The collapse of the Union is a classic. At fairly frequent intervals, Kremlin mouthpieces have predicted the downfall of the European project. During the Covid-19 pandemic, Moscow predicted a coming collapse due to the EU’s alleged inability to take health measures. That proved wrong. During winter 2022-23, the collapse was supposed to have come due to soaring energy prices, inflation and a general economic meltdown.
It’s because of Ukraine, stupid!
Invariably, for the Kremlin’s disinformation producers, all roads lead back to Ukraine. And, so it is with the farmer protests in Europe. Who’s to blame, you ask? The Kremlin has a resounding answer – it’s the greedy Zelenskyy! According to the notorious Russian propagandist Dmitry Kiselyov, the European Commission is in cahoots with Ukraine to flood the EU market with cheap goods, to mitigate the allegedly self-inflicted damage of EU sanctions against Russia. And, of course, this disinformation narrative was readily amplified by Russian diplomatic accounts.

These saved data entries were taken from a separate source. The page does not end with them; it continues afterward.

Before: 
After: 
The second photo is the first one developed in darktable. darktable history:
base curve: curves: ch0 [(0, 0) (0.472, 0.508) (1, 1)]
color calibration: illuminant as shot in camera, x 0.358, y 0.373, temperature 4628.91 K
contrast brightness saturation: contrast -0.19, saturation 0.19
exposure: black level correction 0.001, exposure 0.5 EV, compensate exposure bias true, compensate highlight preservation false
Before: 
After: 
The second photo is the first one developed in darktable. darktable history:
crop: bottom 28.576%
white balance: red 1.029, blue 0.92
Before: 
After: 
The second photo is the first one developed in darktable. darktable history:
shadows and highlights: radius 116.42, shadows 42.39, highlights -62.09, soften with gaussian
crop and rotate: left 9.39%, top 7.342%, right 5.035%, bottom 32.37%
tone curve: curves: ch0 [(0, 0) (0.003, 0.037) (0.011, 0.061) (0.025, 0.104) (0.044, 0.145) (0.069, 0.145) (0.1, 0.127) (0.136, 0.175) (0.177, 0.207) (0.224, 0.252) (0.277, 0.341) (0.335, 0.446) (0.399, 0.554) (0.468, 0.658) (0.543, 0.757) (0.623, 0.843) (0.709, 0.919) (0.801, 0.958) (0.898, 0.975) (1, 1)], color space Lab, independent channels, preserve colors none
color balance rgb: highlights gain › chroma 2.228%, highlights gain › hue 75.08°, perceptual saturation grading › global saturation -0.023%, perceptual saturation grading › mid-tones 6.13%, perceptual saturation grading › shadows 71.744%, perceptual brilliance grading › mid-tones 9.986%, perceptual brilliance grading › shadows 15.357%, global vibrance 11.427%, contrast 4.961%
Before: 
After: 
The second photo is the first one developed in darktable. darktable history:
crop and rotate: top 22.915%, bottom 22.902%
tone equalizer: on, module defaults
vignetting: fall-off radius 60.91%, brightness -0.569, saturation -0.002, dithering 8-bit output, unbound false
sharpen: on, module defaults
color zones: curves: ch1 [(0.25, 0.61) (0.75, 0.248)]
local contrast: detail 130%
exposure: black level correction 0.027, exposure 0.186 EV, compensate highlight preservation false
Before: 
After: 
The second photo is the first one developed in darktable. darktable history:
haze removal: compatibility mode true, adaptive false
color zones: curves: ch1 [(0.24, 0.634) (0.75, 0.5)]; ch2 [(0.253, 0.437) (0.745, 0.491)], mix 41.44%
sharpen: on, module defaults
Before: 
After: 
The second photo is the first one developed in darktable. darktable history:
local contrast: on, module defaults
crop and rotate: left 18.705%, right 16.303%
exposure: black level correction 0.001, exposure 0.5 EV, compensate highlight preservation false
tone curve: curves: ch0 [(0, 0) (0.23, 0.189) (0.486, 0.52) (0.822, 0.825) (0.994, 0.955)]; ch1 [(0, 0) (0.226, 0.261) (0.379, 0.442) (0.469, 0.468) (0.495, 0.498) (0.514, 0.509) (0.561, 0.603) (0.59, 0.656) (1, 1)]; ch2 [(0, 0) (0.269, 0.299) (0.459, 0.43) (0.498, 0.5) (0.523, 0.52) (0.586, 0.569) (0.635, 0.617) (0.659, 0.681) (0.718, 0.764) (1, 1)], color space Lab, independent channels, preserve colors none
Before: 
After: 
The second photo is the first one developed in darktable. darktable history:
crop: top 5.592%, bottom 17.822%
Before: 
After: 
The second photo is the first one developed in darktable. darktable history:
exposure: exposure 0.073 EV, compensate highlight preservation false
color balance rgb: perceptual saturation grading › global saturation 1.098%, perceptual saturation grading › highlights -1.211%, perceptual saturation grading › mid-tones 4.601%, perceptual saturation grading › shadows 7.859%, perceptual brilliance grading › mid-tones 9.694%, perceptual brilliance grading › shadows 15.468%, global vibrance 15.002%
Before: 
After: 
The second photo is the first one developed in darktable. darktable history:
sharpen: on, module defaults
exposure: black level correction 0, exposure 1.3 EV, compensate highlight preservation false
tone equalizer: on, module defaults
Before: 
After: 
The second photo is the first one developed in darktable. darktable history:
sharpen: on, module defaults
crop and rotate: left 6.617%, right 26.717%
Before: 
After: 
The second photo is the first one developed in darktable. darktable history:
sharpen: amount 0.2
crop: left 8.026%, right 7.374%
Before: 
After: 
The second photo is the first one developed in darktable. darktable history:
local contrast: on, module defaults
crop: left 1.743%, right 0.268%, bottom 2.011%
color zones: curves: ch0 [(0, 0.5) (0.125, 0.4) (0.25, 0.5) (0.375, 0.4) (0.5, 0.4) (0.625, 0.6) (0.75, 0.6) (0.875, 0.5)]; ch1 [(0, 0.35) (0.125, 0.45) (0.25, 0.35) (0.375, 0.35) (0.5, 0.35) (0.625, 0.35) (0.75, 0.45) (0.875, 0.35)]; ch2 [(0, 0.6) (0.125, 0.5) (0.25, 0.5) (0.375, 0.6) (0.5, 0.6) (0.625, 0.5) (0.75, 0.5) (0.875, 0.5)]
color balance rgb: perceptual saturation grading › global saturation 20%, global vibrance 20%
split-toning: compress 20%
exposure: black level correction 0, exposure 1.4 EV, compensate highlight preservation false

Also blinking red on EUvsDisinfo’s radar:
- The Kremlin’s disinformation agents love to point fingers at others, distracting from Russia’s own shortcomings. So, no surprise that when the sham spectacle of Russian ‘elections’ is nearing, they look elsewhere and question Ukraine’s democracy with ridiculous claims that President Zelenskyy abandoned elections and usurped power in Ukraine. It’s a classic case of projection. According to the Constitution of Ukraine, the holding of any elections for government bodies in Ukraine during wartime is prohibited. Article 83 explicitly prohibits elections to the legislative bodies under such conditions, while Article 157 stipulates, ‘The Constitution of Ukraine cannot be amended under martial law or a state of emergency’. So, in fact, President Zelenskyy adheres to the Constitution, as is expected in any country governed by the rule of law.
- Weaponising victimhood has long since been among the Kremlin’s favoured manipulation tactics, to build the kind of siege mentality that enables the Kremlin’s control over its subjects. For that, constant threats of a coming doomsday war with the West work best, and no opportunities should be missed. Case in point – claiming that NATO Steadfast Defender 2024 exercises are a Western hybrid war against Russia. This is utter nonsense as NATO is a defensive alliance with the primary aims of maintaining peace and safeguarding the independence, security, and territorial integrity of its members. Steadfast Defender 2024 is a NATO manoeuvre that will be used to rehearse the response to a hypothetical aggression by the Russian Federation against a member country, activating Article 5 of the North Atlantic Treaty. And that seems like a more than reasonable defensive response considering that Russia launched an unprovoked, full-scale invasion against its neighbour Ukraine and has been waging a brutal war there for almost two years now.
- Speaking of Russia looking for ‘enemies’ trying to ‘encircle’ it, the Kremlin seems to have a very unhealthy obsession with ‘Anglo-Saxons’ who are always up to some devious misdeeds. Now, according to the Kremlin’s disinformation peddlers, the MI6 is training Ukrainian saboteurs to attack nuclear power plants in Russia. This paranoid narrative is well in line with the previously described siege mentality, and it does not bother to provide any evidence to back up such outrageous claims. In fact, the invocation of fears of a nuclear disaster is a carefully chosen tactic of fear-mongering, which is a central part of the Kremlin’s nuclear rhetoric. For several years now, public figures in the Russian info-sphere like Dmitry Kiselyov or the now-late Vladimir Zhirinovsky have used nuclear threats against the West. Since the beginning of 2022 and the full invasion, Russian officials have made such statements, including Dmitry Medvedev, Ramzan Kadyrov, Margarita Simonyan and even Vladimir Putin who specified, ‘This is not a bluff’.